TEXT UNDER STUDY —
+===+
Chashme Buddoor () is a 1981 Indian romantic comedy-buddy film directed by Sai Paranjape and produced by Gul Anand and his sister Jayshree Anand–Makhija. The film stars Farooq Sheikh, Deepti Naval, Rakesh Bedi, Ravi Baswani and Leela Mishra in lead roles. The story revolves around three close friends who fall in love with a girl named Neha. Two of the friends fail to woo her and decide to seek revenge after discovering that their third roommate is dating the girl. The remake version directed by David Dhawan and the original digitally restored film were both released on 5 April 2013. The lyrics written by Indu Jain were composed by Raj Kamal and sung by Yesudas and Hemanti Shukla.

Plot 

Siddharth Parashar (Farooq Sheikh), Omi Sharma (Rakesh Bedi) and Jomo Lakhanpal (Ravi Baswani) are close friends and roommates who are studying at Delhi University. Siddharth has completed M.A. in Economics and is preparing for PhD. While Siddharth is a studious boy who loves to spend most of his time with books, his friends Omi and Jomo are mostly busy chasing girls. The only thing common among the three of them is smoking. They Used to buy cigarettes from local paan shop owned by Lallanmiyan (Saeed Jaffrey).One day, Omi and Jomo spot a girl named Neha Rajan (Deepti Naval) from their balcony and try to impress her one by one by their tricks. However, both of them give up after experiencing shameful events. After some days, Neha visits their flat as the salesgirl of Chamko washing powder. Omi and Jomo quickly hide as soon as they spot her from the peep hole. Siddharth meets Neha for the first time and soon a love story begins. Meanwhile, Siddharth gets a job in company where Neha's father is manager. He too gets impressed by Siddharth and sees a prospective son-in-law in him. However, when Omi and Jomo discover their relationship, they decide to plot something to end their relationship and also to seek revenge to the embarrassment inflicted upon them by the girl. Initially, they succeed in creating a false image of Neha's character and separating Siddharth and Neha, but later on repent when they realise that Siddharth's love for Neha is genuine and he has started losing his interest in work and study and is most likely to end his life as well. Neha is clueless about abrupt change in Siddharth's behaviour. Finally, Omi and Jomo decide to reunite both the lovers. As a spate of kidnapping (especially of young girls) has started in Delhi, Omi and Jomo plan a fake kidnapping of Neha along with her grandmother (Leela Mishra) where Siddharth will rescue her. Unfortunately, she is kidnapped by the real gang and the duo is left in the lurch. Siddharth fights with real kidnappers and police arrive at the scene with Lallanmiyan to arrest the gang. The later part of the story revolves on how they clear the confusion that she has been going through and how she was kidnapped by real thugs and finally rescued.
+===+
Items from a data source —
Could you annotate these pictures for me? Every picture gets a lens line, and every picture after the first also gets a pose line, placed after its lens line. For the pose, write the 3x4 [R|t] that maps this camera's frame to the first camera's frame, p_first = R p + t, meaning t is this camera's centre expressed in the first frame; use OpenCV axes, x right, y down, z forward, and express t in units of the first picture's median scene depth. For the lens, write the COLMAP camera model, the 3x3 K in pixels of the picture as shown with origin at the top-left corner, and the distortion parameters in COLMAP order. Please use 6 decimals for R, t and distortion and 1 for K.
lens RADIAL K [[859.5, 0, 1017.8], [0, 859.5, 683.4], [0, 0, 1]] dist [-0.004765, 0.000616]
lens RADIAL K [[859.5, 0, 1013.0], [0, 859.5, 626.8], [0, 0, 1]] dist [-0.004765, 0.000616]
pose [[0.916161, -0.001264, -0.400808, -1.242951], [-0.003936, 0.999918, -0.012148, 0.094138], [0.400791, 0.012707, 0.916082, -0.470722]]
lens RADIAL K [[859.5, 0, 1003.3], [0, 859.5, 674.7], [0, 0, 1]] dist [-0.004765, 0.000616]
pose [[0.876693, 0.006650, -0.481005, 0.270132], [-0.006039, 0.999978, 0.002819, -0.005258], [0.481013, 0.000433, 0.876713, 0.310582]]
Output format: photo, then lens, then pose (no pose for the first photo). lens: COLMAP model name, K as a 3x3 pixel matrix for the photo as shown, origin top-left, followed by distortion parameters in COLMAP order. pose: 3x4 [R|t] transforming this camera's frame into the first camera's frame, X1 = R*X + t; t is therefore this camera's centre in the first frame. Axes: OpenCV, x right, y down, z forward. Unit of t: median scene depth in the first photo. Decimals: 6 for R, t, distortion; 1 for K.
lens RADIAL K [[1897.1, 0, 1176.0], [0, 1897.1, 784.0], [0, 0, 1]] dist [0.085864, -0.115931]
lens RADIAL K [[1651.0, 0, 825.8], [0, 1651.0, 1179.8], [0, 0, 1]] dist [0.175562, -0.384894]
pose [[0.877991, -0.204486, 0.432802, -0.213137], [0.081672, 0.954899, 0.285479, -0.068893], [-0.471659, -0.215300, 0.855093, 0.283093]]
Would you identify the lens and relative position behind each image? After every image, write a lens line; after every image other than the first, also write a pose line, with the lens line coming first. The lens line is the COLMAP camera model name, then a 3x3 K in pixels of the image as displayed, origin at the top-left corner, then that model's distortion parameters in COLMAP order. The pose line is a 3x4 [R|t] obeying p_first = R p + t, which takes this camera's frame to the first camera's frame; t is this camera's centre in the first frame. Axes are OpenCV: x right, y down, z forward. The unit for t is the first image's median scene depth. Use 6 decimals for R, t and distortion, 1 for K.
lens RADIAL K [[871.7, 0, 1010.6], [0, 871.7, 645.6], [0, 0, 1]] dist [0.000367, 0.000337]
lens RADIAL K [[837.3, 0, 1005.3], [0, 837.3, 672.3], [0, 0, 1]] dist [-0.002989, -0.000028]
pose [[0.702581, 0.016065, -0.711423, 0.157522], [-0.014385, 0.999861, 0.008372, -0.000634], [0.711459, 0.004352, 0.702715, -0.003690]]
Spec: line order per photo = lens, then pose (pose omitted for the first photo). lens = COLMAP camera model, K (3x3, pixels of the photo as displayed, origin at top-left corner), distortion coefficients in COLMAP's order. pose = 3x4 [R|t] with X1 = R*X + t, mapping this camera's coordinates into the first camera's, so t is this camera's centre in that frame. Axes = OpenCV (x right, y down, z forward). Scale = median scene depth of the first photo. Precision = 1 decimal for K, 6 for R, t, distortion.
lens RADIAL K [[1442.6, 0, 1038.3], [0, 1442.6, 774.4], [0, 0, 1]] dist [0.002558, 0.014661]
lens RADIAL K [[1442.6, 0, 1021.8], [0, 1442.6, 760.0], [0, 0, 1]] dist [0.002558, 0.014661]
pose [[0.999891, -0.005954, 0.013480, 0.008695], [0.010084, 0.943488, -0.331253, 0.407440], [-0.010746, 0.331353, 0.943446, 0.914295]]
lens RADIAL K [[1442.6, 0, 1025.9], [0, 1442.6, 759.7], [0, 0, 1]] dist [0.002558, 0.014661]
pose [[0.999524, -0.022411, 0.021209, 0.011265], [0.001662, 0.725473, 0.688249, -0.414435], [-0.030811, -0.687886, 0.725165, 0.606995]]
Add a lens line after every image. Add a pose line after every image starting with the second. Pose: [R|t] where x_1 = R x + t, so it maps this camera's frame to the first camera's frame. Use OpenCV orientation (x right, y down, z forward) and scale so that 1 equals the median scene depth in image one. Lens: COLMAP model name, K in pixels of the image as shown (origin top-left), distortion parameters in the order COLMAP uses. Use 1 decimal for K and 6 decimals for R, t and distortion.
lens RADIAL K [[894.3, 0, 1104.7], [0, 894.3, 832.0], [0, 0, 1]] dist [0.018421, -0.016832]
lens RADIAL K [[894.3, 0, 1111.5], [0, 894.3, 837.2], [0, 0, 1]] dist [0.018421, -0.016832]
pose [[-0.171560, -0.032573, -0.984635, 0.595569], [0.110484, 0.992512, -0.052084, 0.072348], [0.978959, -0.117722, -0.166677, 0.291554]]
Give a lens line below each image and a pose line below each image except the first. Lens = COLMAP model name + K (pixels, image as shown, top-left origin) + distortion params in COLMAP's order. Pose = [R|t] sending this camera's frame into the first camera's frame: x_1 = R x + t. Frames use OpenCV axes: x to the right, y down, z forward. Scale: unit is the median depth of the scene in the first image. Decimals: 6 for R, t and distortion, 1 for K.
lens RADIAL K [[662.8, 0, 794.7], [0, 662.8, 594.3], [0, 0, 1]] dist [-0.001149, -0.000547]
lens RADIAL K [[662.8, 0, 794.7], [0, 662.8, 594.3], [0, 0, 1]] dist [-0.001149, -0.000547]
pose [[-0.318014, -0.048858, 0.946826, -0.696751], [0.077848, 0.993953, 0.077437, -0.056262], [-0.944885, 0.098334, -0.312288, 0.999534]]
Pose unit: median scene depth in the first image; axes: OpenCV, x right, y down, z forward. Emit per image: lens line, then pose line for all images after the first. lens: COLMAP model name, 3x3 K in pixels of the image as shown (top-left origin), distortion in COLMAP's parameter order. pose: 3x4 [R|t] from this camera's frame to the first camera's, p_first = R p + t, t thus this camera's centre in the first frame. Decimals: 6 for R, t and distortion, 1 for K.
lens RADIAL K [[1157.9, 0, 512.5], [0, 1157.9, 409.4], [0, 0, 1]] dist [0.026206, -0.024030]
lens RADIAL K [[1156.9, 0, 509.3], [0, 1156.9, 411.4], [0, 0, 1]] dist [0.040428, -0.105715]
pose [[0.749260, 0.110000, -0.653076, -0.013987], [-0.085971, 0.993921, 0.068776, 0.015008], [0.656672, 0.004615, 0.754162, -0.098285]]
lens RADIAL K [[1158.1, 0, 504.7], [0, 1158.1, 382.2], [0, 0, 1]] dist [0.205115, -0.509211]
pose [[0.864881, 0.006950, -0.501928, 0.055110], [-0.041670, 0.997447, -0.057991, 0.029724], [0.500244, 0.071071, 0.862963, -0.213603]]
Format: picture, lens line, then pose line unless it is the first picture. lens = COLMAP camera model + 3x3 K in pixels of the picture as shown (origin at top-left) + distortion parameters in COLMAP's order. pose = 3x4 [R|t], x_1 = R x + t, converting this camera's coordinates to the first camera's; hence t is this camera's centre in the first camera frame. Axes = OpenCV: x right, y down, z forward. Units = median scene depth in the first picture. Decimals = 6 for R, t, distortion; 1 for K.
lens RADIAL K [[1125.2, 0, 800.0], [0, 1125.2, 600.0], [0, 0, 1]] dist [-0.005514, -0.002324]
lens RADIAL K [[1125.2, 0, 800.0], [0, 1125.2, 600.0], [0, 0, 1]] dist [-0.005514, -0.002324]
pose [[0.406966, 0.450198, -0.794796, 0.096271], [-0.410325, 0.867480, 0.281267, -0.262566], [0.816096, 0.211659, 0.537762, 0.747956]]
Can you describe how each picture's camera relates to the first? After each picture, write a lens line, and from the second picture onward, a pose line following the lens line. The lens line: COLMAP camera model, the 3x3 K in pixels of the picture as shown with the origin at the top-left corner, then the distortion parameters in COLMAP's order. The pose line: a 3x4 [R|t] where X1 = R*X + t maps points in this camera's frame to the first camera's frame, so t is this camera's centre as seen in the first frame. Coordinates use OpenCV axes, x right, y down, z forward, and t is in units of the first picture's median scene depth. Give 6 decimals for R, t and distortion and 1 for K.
+===+
BRIEF 1 —
According to the film summary, who composed the lyrics written by Indu Jain?
BRIEF 2 —
Restate the film summary from "Chashme Buddoor ()" to "and Hemanti Shukla.", swapping "Neha" for "Priya".
These entries were drawn from a separate source unrelated to the film summary.

ANSWER SECTION 1 —
Raj Kamal

ANSWER SECTION 2 —
Chashme Buddoor () is a 1981 Indian romantic comedy-buddy film directed by Sai Paranjape and produced by Gul Anand and his sister Jayshree Anand–Makhija. The film stars Farooq Sheikh, Deepti Naval, Rakesh Bedi, Ravi Baswani and Leela Mishra in lead roles. The story revolves around three close friends who fall in love with a girl named Priya. Two of the friends fail to woo her and decide to seek revenge after discovering that their third roommate is dating the girl. The remake version directed by David Dhawan and the original digitally restored film were both released on 5 April 2013. The lyrics written by Indu Jain were composed by Raj Kamal and sung by Yesudas and Hemanti Shukla.